- [EXERCISE GOAL]: Edit the rows below by changing every "Stiefeletten" to "Stiefel", and reproduce them with nothing else altered.

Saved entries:
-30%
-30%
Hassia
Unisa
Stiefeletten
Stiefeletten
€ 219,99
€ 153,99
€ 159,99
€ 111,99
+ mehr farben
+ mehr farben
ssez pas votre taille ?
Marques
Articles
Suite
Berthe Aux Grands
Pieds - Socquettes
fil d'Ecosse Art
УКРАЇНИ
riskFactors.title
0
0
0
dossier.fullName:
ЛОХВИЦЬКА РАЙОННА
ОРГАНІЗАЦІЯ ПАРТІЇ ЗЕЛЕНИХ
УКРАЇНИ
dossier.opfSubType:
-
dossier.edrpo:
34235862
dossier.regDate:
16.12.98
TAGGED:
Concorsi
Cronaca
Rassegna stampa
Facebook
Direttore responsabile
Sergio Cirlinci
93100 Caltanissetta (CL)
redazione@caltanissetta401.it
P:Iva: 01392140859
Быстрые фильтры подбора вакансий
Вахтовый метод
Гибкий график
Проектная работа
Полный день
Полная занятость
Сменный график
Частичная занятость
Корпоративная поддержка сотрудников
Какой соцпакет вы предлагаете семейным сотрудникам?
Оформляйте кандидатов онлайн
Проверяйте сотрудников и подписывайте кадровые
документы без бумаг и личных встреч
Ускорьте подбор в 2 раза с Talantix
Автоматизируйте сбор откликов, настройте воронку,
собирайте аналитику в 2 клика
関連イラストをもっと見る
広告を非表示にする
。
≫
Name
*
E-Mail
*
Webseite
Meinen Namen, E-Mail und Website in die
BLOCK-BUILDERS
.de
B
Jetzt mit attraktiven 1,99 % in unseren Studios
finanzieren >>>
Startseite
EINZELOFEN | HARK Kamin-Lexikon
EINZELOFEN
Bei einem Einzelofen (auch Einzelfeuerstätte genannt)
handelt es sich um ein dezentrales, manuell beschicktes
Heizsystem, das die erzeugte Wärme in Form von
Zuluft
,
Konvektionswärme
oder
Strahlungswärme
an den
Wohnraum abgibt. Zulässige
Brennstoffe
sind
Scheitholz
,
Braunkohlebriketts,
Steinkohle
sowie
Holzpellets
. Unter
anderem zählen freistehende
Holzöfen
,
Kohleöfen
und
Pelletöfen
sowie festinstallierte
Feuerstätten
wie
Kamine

- [SOLUTION]:
-30%
-30%
Hassia
Unisa
Stiefel
Stiefel
€ 219,99
€ 153,99
€ 159,99
€ 111,99
+ mehr farben
+ mehr farben
ssez pas votre taille ?
Marques
Articles
Suite
Berthe Aux Grands
Pieds - Socquettes
fil d'Ecosse Art
УКРАЇНИ
riskFactors.title
0
0
0
dossier.fullName:
ЛОХВИЦЬКА РАЙОННА
ОРГАНІЗАЦІЯ ПАРТІЇ ЗЕЛЕНИХ
УКРАЇНИ
dossier.opfSubType:
-
dossier.edrpo:
34235862
dossier.regDate:
16.12.98
TAGGED:
Concorsi
Cronaca
Rassegna stampa
Facebook
Direttore responsabile
Sergio Cirlinci
93100 Caltanissetta (CL)
redazione@caltanissetta401.it
P:Iva: 01392140859
Быстрые фильтры подбора вакансий
Вахтовый метод
Гибкий график
Проектная работа
Полный день
Полная занятость
Сменный график
Частичная занятость
Корпоративная поддержка сотрудников
Какой соцпакет вы предлагаете семейным сотрудникам?
Оформляйте кандидатов онлайн
Проверяйте сотрудников и подписывайте кадровые
документы без бумаг и личных встреч
Ускорьте подбор в 2 раза с Talantix
Автоматизируйте сбор откликов, настройте воронку,
собирайте аналитику в 2 клика
関連イラストをもっと見る
広告を非表示にする
。
≫
Name
*
E-Mail
*
Webseite
Meinen Namen, E-Mail und Website in die
BLOCK-BUILDERS
.de
B
Jetzt mit attraktiven 1,99 % in unseren Studios
finanzieren >>>
Startseite
EINZELOFEN | HARK Kamin-Lexikon
EINZELOFEN
Bei einem Einzelofen (auch Einzelfeuerstätte genannt)
handelt es sich um ein dezentrales, manuell beschicktes
Heizsystem, das die erzeugte Wärme in Form von
Zuluft
,
Konvektionswärme
oder
Strahlungswärme
an den
Wohnraum abgibt. Zulässige
Brennstoffe
sind
Scheitholz
,
Braunkohlebriketts,
Steinkohle
sowie
Holzpellets
. Unter
anderem zählen freistehende
Holzöfen
,
Kohleöfen
und
Pelletöfen
sowie festinstallierte
Feuerstätten
wie
Kamine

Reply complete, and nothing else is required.